A ignorância é um terror. Como escreveu Charles Bukowski, o “Velho Safado”: “Todos nós vamos morrer, que circo! Só isso deveria fazer com que amássemos uns aos outros, mas, não faz. Somos aterrorizados e esmagados pelas trivialidades, somos devorados por nada…”. Safada mesmo é a política de conquista e de dominação há tempos praticada pelos países mais ricos em detrimento da paz mundial.
Poderia estar roubando. Poderia estar matando. Poderia estar stalkeando a pobre da Paolla Oliveira. Adendo: para a minha grata surpresa, a IA vem me informar que Paolla Oliveira é atriz e fisioterapeuta. A fisioterapeuta com a qual os meus bicos-de-papagaio sempre sonharam.
Continuemos. Poderia estar morando na Suíça, o país com o maior IDH do planeta. Não. Não acredito que seria mais feliz lá do que sou aqui. Passando frio nos Alpes Suínos, ou melhor, passando frio nos Alpes Suíços. Bebendo chocolate quente da melhor qualidade. Apreciando as loiras altas, esguias, com tetas monumentais e quadris estonteantes.
Prefiro a Paolla.

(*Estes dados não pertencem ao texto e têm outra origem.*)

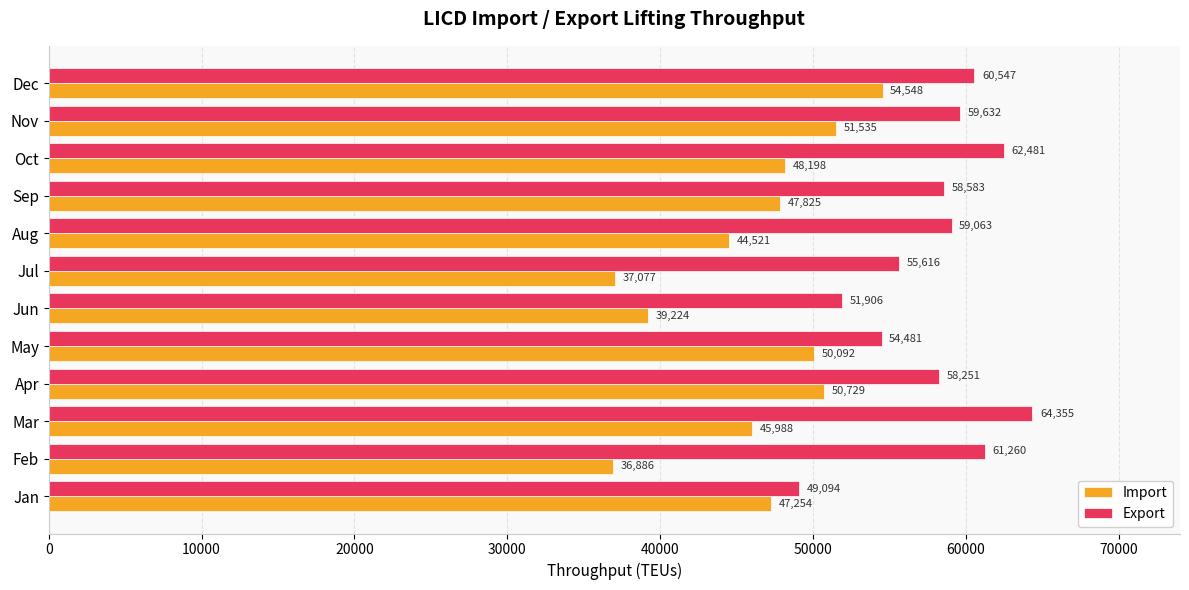

What value does the Import series have at Jan, to the nearest 10?

47250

Ultimamente, em matéria de fé nos desígnios da humanidade, ando derrapando até mesmo nas retas, nas pistas ensopadas com o sangue de homens, mulheres e crianças que pelejam nas mais dantescas zonas de conflito do planeta, infernizados pelos terrores da guerra e pela falta de empatia dos seus semelhantes, nós, os seus irmãos, por supuesto. Só me resta lamentar, relevar esse assombroso revival de selvageria entre as nações.

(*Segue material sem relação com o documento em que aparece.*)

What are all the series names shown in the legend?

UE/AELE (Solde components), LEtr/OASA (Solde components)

Procuro na despensa algo mais forte do que cerveja-aguada-que-não-estufa-a-barriga, a fim de melindrar a morte e amortecer os meus pensamentos. Sinto-me incomodado, pois, o cômodo imaterial da casa ri-se de mim: “Nada de álcool por aqui, amigão. Nenhum sinal de epifania à vista. Resta-lhe cair no sono, sob o recurso dos costumeiros analgésicos opioides, a fim de sonhar com um mundo melhor”.
Concluo que melhor mesmo será não beber, mas, escrever uma crônica pacifista com as nuanças de um pastelão. Será que funcionou?
Lamentar o fato de que a humanidade tenha escapado da dizimação não passa de uma figura de linguagem, sabem como é, coisas de escritor. Sou viciado em hipérboles. E não dou bola para aqueles que nunca leem livros, muito menos, para os que leem, mas, de maneira geral, são incapazes de construir uma decente interpretação de texto. Espero ser mal interpretado.